“Sound of Metal”: Aceptarse y adaptarse

En su debut en la ficción, el director Darius Marder le da privilegio a jugar con la rica paleta audiovisual que le proporciona el cine. Quitando el piloto automático expresivo –que inunda cierto sector del cine indie estadounidense–, su propuesta en “Sound of Metal” se enmarca como una crónica notablemente sensorial.


La primera imagen de la película es un concierto de metal. Tonos altos, desenfreno, y tras la eufórica cantante, un vehemente baterista se ensaña con su instrumento, sacándole un sonido brutal. Esa escena dura tres minutos y no tiene diálogos. Eso le basta al director Darius Marder para plasmar la intensa forma en la que estos dos jóvenes sienten la música y le dan un rol esencial en sus vidas. Una comunión intensa con el volumen y el ruido. Aunque pronto empezará el silencio.

A partir de ahí, el protagonista de Sound of Metal (2020) deberá escoger entre luchar por recuperar la vida que tenía o hallar un camino nuevo, porque para recobrar la audición solo existe una costosa operación de implante coclear que tampoco asegura un resultado totalmente positivo. Ante esa disyuntiva, la vida de Ruben (Riz Ahmed) se viene abajo y, de alguna manera, entra en un proceso de duelo con su pasión por la música y con la vida como la conocía.

Contar esta historia de limitaciones y superación, sin delegar peso dramático, es uno de los puntos altos del film y de su director, quien deja que sea el sonido (o la ausencia de éste) el que narre el tsunami interno que vive Ruben. El privar al espectador de uno de los sentidos, es el puente que tiende el director para que entendamos el martirio del protagonista. Allí, la decisión de priorizar el diseño sonoro en la película y hacerlo funcional a drama, es fundamental.
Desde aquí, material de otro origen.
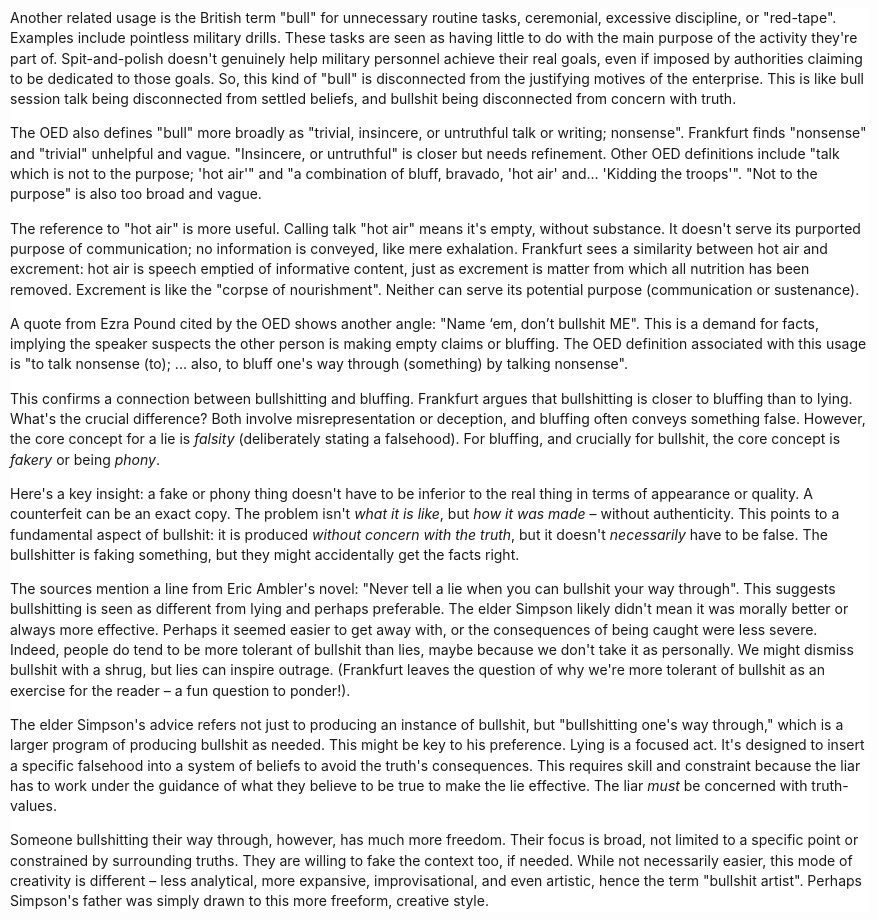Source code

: Another related usage is the British term "bull" for unnecessary routine tasks, ceremonial, excessive discipline, or "red-tape". Examples include pointless military drills. These tasks are seen as having little to do with the main purpose of the activity they're part of. Spit-and-polish doesn't genuinely help military personnel achieve their real goals, even if imposed by authorities claiming to be dedicated to those goals. So, this kind of "bull" is disconnected from the justifying motives of the enterprise. This is like bull session talk being disconnected from settled beliefs, and bullshit being disconnected from concern with truth.

The OED also defines "bull" more broadly as "trivial, insincere, or untruthful talk or writing; nonsense". Frankfurt finds "nonsense" and "trivial" unhelpful and vague. "Insincere, or untruthful" is closer but needs refinement. Other OED definitions include "talk which is not to the purpose; 'hot air'" and "a combination of bluff, bravado, 'hot air' and... 'Kidding the troops'". "Not to the purpose" is also too broad and vague.

The reference to "hot air" is more useful. Calling talk "hot air" means it's empty, without substance. It doesn't serve its purported purpose of communication; no information is conveyed, like mere exhalation. Frankfurt sees a similarity between hot air and excrement: hot air is speech emptied of informative content, just as excrement is matter from which all nutrition has been removed. Excrement is like the "corpse of nourishment". Neither can serve its potential purpose (communication or sustenance).

A quote from Ezra Pound cited by the OED shows another angle: "Name ‘em, don’t bullshit ME". This is a demand for facts, implying the speaker suspects the other person is making empty claims or bluffing. The OED definition associated with this usage is "to talk nonsense (to); ... also, to bluff one's way through (something) by talking nonsense".

This confirms a connection between bullshitting and bluffing. Frankfurt argues that bullshitting is closer to bluffing than to lying. What's the crucial difference? Both involve misrepresentation or deception, and bluffing often conveys something false. However, the core concept for a lie is _falsity_ (deliberately stating a falsehood). For bluffing, and crucially for bullshit, the core concept is _fakery_ or being _phony_.

Here's a key insight: a fake or phony thing doesn't have to be inferior to the real thing in terms of appearance or quality. A counterfeit can be an exact copy. The problem isn't _what it is like_, but _how it was made_ – without authenticity. This points to a fundamental aspect of bullshit: it is produced _without concern with the truth_, but it doesn't _necessarily_ have to be false. The bullshitter is faking something, but they might accidentally get the facts right.

The sources mention a line from Eric Ambler's novel: "Never tell a lie when you can bullshit your way through". This suggests bullshitting is seen as different from lying and perhaps preferable. The elder Simpson likely didn't mean it was morally better or always more effective. Perhaps it seemed easier to get away with, or the consequences of being caught were less severe. Indeed, people do tend to be more tolerant of bullshit than lies, maybe because we don't take it as personally. We might dismiss bullshit with a shrug, but lies can inspire outrage. (Frankfurt leaves the question of why we're more tolerant of bullshit as an exercise for the reader – a fun question to ponder!).

The elder Simpson's advice refers not just to producing an instance of bullshit, but "bullshitting one's way through," which is a larger program of producing bullshit as needed. This might be key to his preference. Lying is a focused act. It's designed to insert a specific falsehood into a system of beliefs to avoid the truth's consequences. This requires skill and constraint because the liar has to work under the guidance of what they believe to be true to make the lie effective. The liar _must_ be concerned with truth-values.

Someone bullshitting their way through, however, has much more freedom. Their focus is broad, not limited to a specific point or constrained by surrounding truths. They are willing to fake the context too, if needed. While not necessarily easier, this mode of creativity is different – less analytical, more expansive, improvisational, and even artistic, hence the term "bullshit artist". Perhaps Simpson's father was simply drawn to this more freeform, creative style.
Sound of Metal (disponible en Amazon Prime) desarrolla su argumento principal mostrando el aprendizaje de nuevos hábitos y descubriendo una nueva capacidad de comunicación, lo que evidencia que Ruben está tejiendo un nuevo futuro y somos testigos de sus dudas, su desesperación y su temor. Y para lograr  transmitir esa sensación de genuina pérdida, resulta esencial la elección del actor.

Darius Marder se apoya totalmente en Riz Ahmed, quien encaja perfecto en el personaje recuperando el registro dramático que ya le habíamos visto en la fantástica The Night Of  (2016) y en The Sisters Brothers (2018). El actor británico ofrece una sensible interpretación, siempre mesurada a la hora de plasmar situaciones extremas, lo cual es difícil cuando se cuentan situaciones límites, porque es complejo saber dónde apretar el freno para no caer en una sobre actuación. Sound of Metal se mueve bien dentro de ese marco y se agradece, porque la apuesta de hablar a través de los códigos del drama no se le escaparon nunca al director.

Riz Ahmed

Ruben, tras un primer arrebato fruto de la desesperación por su situación, deberá abandonar su vida de músico y poner en vilo su relación con su compañera de banda y novia, representada de manera muy correcta por Olivia Cooke (a quien descubrimos el 2015 en la buenísima Me & Earl & the Dying Girl). El único aspecto que no nos acaba de encajar, es que cuando entra el juego con lo sonoro, desaparece lo musical y queda casi como una nota al pie.

Finalmente, Sound of Metal es la historia de un joven que pierde la audición y no tanto la de un baterista que debe renunciar a su pasión y estilo de vida. Eso sucede porque el guión prioriza los conflictos internos del personaje más que los alcances que se podrían derivar de su pertenencia a una banda que no puede tener en sus filas a un músico sordo. El drama personal queda por sobre el rol que la música podría haber jugado enfrentándose a esta limitación. Esto no es completamente malo, porque la película funciona, sin embargo, cuando vimos el nombre del film imaginamos que el conflicto con la música, con su desarrollo y creación podría haber sido el hilo conductor, pero solo le pasa por el lado y rápidamente el guión sigue otro camino.

Riz Ahmed

Sound of Metal –nominada al Oscar como “Mejor Película”– se basa en el juego inteligente de sonido y silencios. Por ejemplo, en un plano general escuchamos todo lo que está sucediendo, pero cuando la cámara se centra en el protagonista escuchamos el silencio con el que está conviviendo. Esta combinación sale ganadora y permite entender mejor todo el cúmulo de sensaciones que afectan a Ruben día a día, afrontando la discapacidad sin caer en tremendismos ni buscar el sentimentalismo efímero. Es un drama consistente y emocionante sobre la aceptación de uno mismo, según Darius Marder, cuya interpretación de ese difícil parámetro hace de este film un relato completamente recomendable.